– Да, – отвечаю я, рассеянно глядя на дорогу, – услышал, потому что слушал сердцем.
– И что тогда, когда услышал? – подбирается ребёнок к тому, что его интересует.
– Тогда полюбил, – отвечаю я и понимаю, что, если сейчас с меня потребуют пояснений того, что значит «полюбил», я просто утону. Но дети мудры, они не станут вас топить сразу, а шаг за шагом подведут к сути, к вашему собственному прозрению. Захотите ли вы прозреть или сломя голову бежать прочь – это уже ваш личный выбор.
– Почему Русалочка пошла к колдунье? – слышу я уже новый вопрос и автоматически отвечаю:
– Хотела стать человеком.
– Но это же больно! – протестует детский голосок.
«Да, – думаю я, – быть человеком больно, очень больно, но как иначе постичь эту любовь».
– Злая колдунья!
– У Русалочки был выбор, – говорю я совершенно по-взрослому, – она могла остаться русалкой.
– А как же Принц? – недоумевает ребёнок.
– Встретил бы другую девушку, женился, стал королём и мудро управлял бы королевством, – выстраиваю я логичную линию возможного сюжета в соответствии с датским законом о престолонаследии, но не сказки.

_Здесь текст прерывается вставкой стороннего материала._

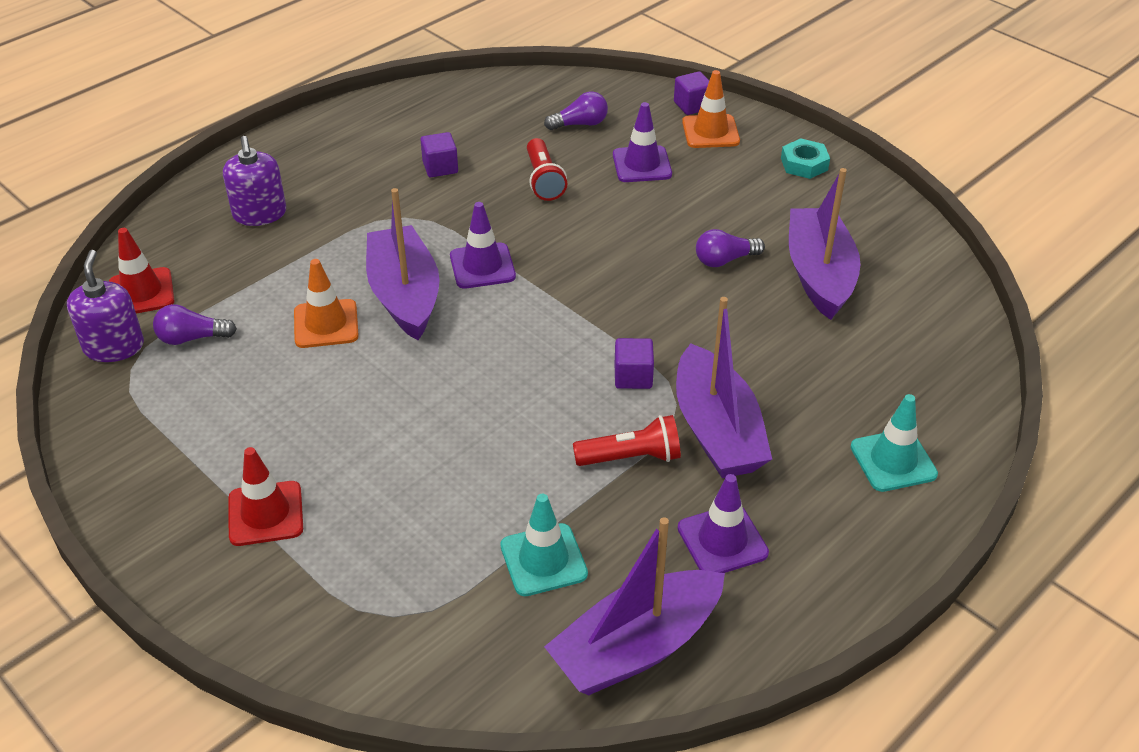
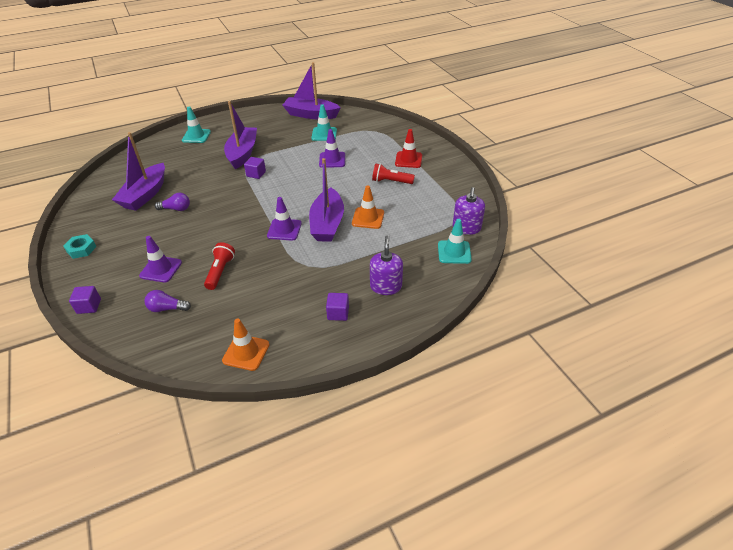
camera: 160 degrees left, 0 degrees up
red traffic cone [109,228,174,314] -> turquoise traffic cone [438,219,472,264]
purple light bulb [153,304,237,345] -> none
purple cube [420,132,458,177] -> purple cube moved to [326,293,349,321]
purple boat [544,517,725,695] -> purple boat turned 150 degrees counterclockwise [283,62,341,119]
red flashlight [573,415,681,466] -> red flashlight moved to [372,163,415,184]
purple traffic cone [678,474,769,573] -> purple traffic cone moved to [319,129,345,168]
orange traffic cone [682,70,740,148] -> orange traffic cone moved to [222,319,270,371]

– А та тоже пела сердцем? – слышу следующий вопрос.
– Нет, но она умела изящно говорить и была, наверное, красивой и доброй девушкой.
– Не-е-т, – протестует ребенок, мотая для убедительности головой, – тогда она ненастоящая.
Ненастоящая?! А как быть этой настоящей, когда каждый сделанный шаг, каждый поступок, каждое движение навстречу пронзает непереносимой болью, точно долотом от твоей живой плоти кто-то откалывает куски ракушечника, наросшего на тебя и уже ставшего частью тебя. А этот кто-то твердит: «Нет, не верю, это не то, должно быть подлинное, я знаю, чувствую!» И потихоньку, исподволь, а другой раз – со страстным остервенением набрасывается он на твоё огрубевшее от долгого пребывания в морских глубинах тело. Терзает его рашпилем, скалывает наросты, и вот наконец из-под бесчисленных напластований проступает уже забытая всеми и даже самой тобой подлинная твоя сущность.
– Почему она молчала? – слышу я вопрос и не сразу понимаю, о ком, собственно, речь, а потому сама спрашиваю:
– Кто молчал?
– Кто-кто, Русалочка, конечно. А ты думала, ты, что ли? – в голосе Стеши слышится обида.
Думаю, что молчим мы по одной и той же причине, но ребёнку не надо всего знать, даже если он и чувствует так остро. И я отвечаю за себя, прикрываясь Русалочкой, а как иначе:
– Молчала, потому что любила.
– Тогда ей надо было всё рассказать Принцу, вот как я, я же тебе всё объяснила, и ты поняла.
Да, я поняла, только как это своё понимание донести до другого?
Но вновь стараюсь объяснить:
– Есть вещи, о которых легче говорить сердцем, а не словами, потому что сердце не лжёт, а в словах можно схитрить.
Смотрю в зеркальце заднего видения и вижу задумавшуюся Стешу. Наконец, переварив информацию, она спрашивает:
– Принц её не слышал?
– Почему-то не слышал. Или слышал, но не доверял себе, хотел слов. Все кругом говорили слова, и он привык всё выражать словами. А Русалочка не могла говорить, колдунья забрала у неё голос, но сохранила в её сердце любовь. Тогда Русалочка попросила колдунью вернуть ей слова в обмен на свою жизнь, – кратко излагаю я сюжет.
– Зачем она так сделала? – малышка расстроена, я вижу это в зеркале. А автомобиль, как это ни странно, всё ещё продолжает свой путь вопреки здравому смыслу. Должно быть, я веду его на автопилоте, занятая исключительно своими мыслями.
– Потому что любила Принца. Она была готова на всё, чтобы только объяснить ему, что это она – та, которую он любит. Что она настоящая, живая, подлинная.